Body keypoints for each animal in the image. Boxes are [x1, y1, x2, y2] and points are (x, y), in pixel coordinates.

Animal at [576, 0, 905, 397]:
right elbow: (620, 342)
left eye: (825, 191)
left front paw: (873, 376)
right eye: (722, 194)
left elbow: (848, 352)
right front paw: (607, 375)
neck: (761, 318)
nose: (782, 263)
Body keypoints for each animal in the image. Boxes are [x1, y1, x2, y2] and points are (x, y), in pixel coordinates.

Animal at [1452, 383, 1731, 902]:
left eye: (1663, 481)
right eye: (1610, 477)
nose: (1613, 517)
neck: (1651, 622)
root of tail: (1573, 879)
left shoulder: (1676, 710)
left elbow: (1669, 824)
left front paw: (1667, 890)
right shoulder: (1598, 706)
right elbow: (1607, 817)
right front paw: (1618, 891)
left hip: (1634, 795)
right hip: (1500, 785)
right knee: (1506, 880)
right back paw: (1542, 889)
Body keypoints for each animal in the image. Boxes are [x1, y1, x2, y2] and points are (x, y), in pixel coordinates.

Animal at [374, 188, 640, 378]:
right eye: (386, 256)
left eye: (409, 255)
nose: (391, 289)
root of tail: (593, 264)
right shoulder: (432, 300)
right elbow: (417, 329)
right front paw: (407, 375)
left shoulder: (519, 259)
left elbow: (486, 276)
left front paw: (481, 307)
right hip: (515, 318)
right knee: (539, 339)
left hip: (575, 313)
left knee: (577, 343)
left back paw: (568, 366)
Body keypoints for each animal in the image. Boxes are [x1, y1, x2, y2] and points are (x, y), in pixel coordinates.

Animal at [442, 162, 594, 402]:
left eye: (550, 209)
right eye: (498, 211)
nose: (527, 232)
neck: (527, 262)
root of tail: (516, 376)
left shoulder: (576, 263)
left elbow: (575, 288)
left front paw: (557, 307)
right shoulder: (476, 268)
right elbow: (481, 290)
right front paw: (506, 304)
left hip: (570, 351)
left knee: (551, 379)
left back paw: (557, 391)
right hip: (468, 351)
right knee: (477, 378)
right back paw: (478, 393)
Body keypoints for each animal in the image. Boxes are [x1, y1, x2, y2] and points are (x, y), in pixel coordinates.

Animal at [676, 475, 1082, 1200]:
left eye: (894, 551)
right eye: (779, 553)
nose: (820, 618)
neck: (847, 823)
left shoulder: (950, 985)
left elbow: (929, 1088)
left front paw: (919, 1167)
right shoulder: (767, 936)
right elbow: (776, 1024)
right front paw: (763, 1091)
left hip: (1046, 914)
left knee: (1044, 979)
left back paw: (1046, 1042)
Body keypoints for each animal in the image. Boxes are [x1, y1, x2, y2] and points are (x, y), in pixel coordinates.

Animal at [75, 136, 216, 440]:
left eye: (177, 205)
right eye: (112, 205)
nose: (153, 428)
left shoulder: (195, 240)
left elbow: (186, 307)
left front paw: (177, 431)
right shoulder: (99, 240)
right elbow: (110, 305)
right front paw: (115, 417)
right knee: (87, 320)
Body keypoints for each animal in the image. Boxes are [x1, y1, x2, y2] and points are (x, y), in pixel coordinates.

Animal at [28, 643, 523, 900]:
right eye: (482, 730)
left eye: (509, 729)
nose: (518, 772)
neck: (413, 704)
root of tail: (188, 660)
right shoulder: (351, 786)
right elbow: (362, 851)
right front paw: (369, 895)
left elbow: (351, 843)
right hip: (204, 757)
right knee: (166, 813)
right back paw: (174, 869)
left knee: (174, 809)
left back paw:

..........

THE PROBLEM: Go through the listing above and return each line where the word "back" occurs.

WRITTEN RESPONSE:
right back paw: (1542, 889)
left back paw: (568, 366)
left back paw: (557, 391)
right back paw: (478, 393)
left back paw: (1046, 1042)
right back paw: (174, 869)
left back paw:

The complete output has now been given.